И чем ближе она была, при мысли о ней, я чувствовал странное раздвоение. К тому, что произойдет, я наполовину не испытывал никакого отвращения. Его ощущали, похоже, все кроме меня. Впрочем, не совсем "кроме". Да, я тоже его ощущал, но только - наполовину. А наполовину… идея казалась мне почти привлекательной и бодрящей. Все же, многие получили бы по заслугам. Конечно, как всегда, пострадает множество невинных. Но они и так всегда попадают под колесо, при каждом его обороте, а мир все продолжает вертеться, и только, когда рушатся все законы, бывает возможно дотянуться и до крупной дичи, до той, которая действительно всего этого заслуживает. Весь вопрос в цене.
А еще вопрос в том - что же именно важно. И ответ - то, что сиюминутное уже перестало быть важным. И лишние жертвы не нужны. И неважны сиюминутные счеты - важны только те, что затрагивают нечто большее.

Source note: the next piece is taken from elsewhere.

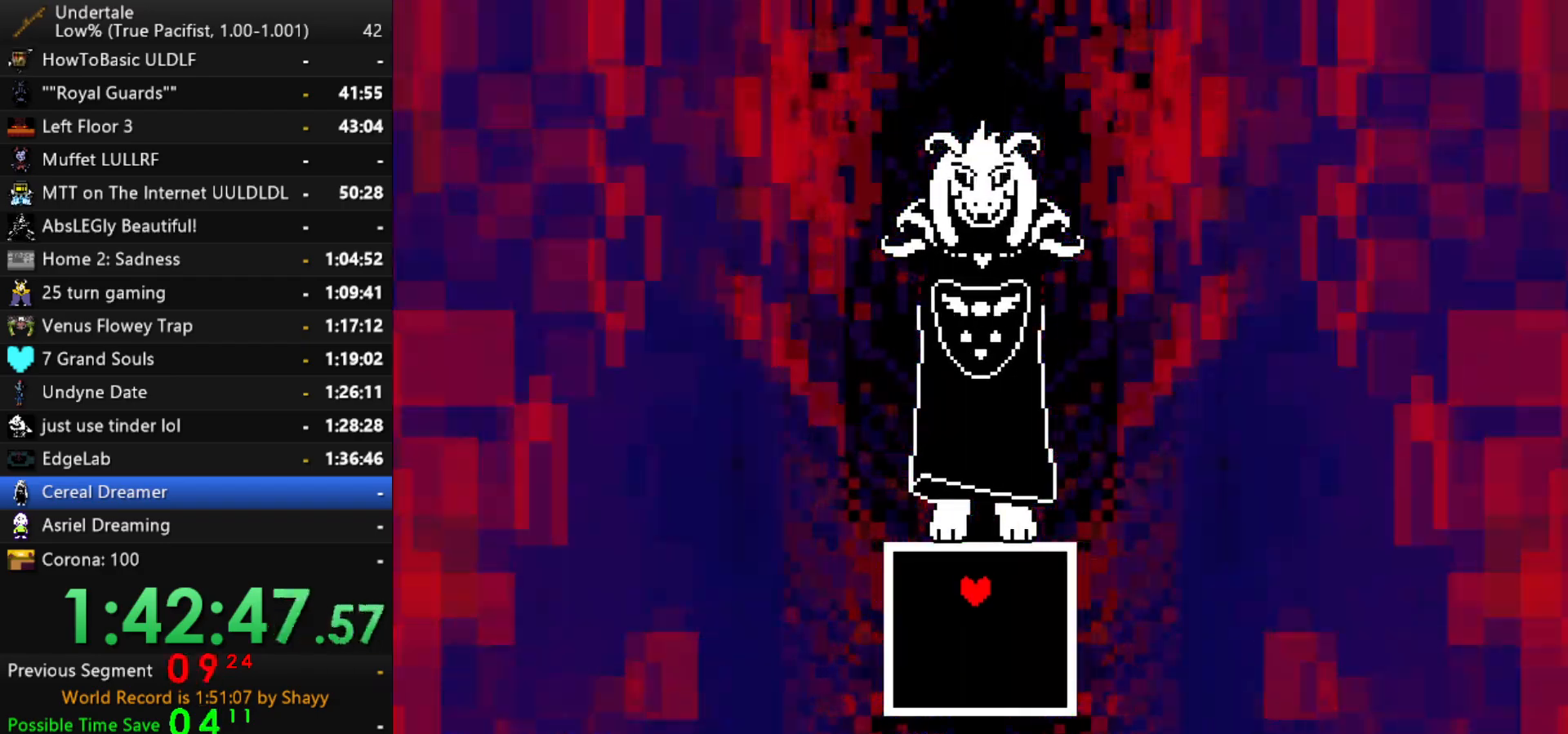
{"keys": [], "events": [[184, "down", "up"]]}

То же, что я не чувствую отвращения… возможно лишь то, что я не верю в то, что это непременно произойдет. То, что это уже отодвинуто на второй план. И чрезмерная честность с самим собой. Все мы всегда ощущаем сразу множество противоречивых чувств и стремлений, которые тянут нас в разные стороны, порождая, в итоге, всего лишь обыденную стабильность. В чем-то ложную - жизнь далека от статики, все живет, движется, развивается, расширяется, как вселенная, подталкиваемая множеством самых различных сил, разрывающих целое изнутри.

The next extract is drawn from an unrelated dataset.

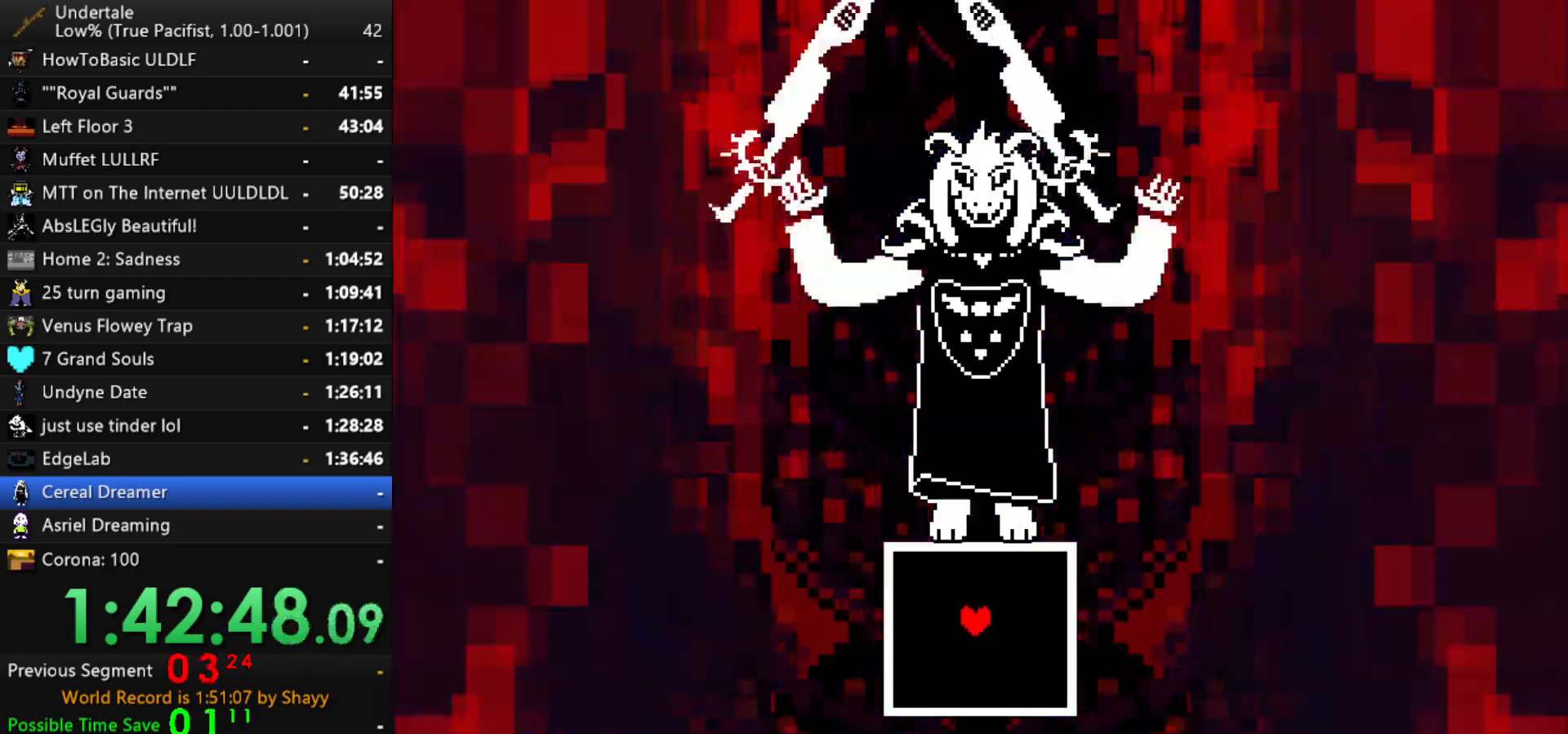
{"keys": [], "events": []}
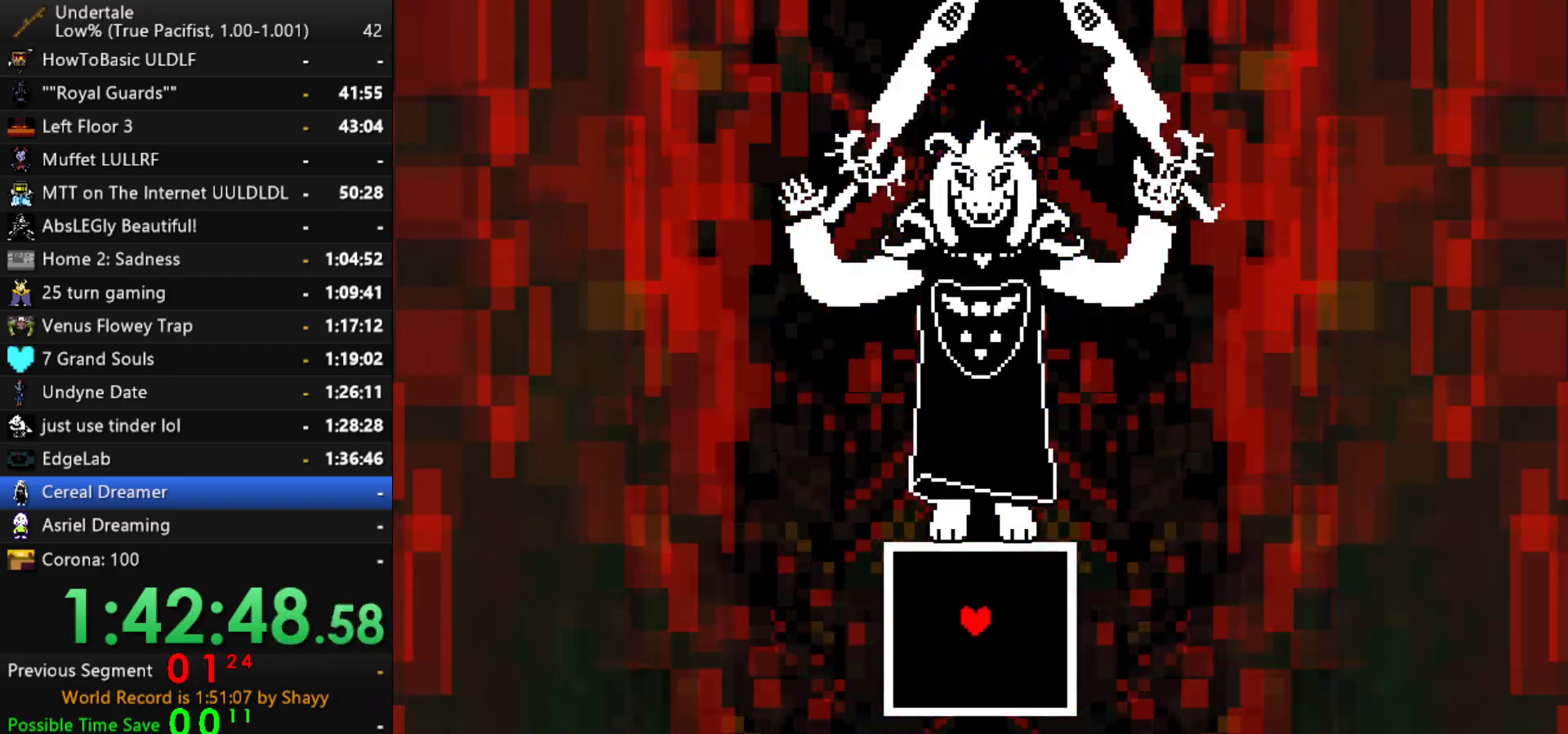
{"keys": [], "events": []}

У моих друзей, должно быть, проблемы не меньше. Если рассматривать с той точки зрения, что нам теперь доступна и несколько парадоксально естественна, они такие же профессиональные убийцы как я. Если убрать весь лоск и мишуру. Звучит, наверное, даже скучно. Можно подумать, весь наш мир не таков. Эта ночь только доказала бы, что именно таков. И еще докажет. Но вот в чем ирония - мы можем посмотреть на себя самих со стороны. Потому что мы уже были кем-то другим. Заслуженная шутка со стороны неведомых сил? Заслуженная расплата за грехи?

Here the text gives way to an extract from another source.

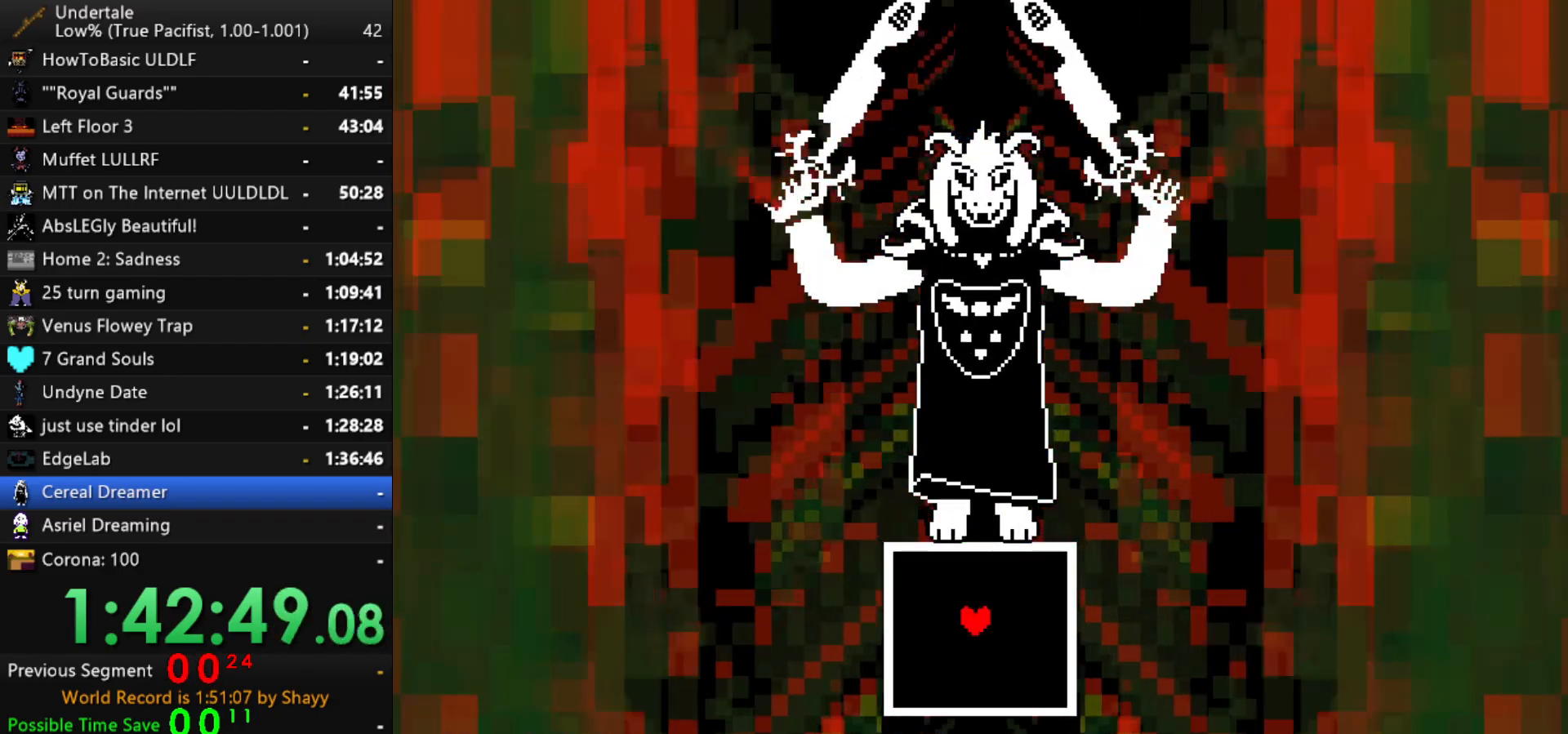
{"keys": [], "events": []}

Я вернулся мыслями в обшарпанную темную комнату, в которой мы находились. Мало ли, от кого тут еще придется избавиться.
- Скажи-ка мне, Теодор, - проникновенно говорил Готье в потемках, сквозь короткие повизгивания кресала. - Почему мы плутаем вокруг да около такими странными маневрами?
- Нас должно видеть как можно меньше народа, - ответствовал Теодор. - Это приказ.
- Королевы? - полюбопытствовал я.
- Полагаю, да. - Он не стал уточнять, должно быть, в отместку за то, что и мы не расщедрились на ответы.
- А король? - как бы невзначай спросил Готье.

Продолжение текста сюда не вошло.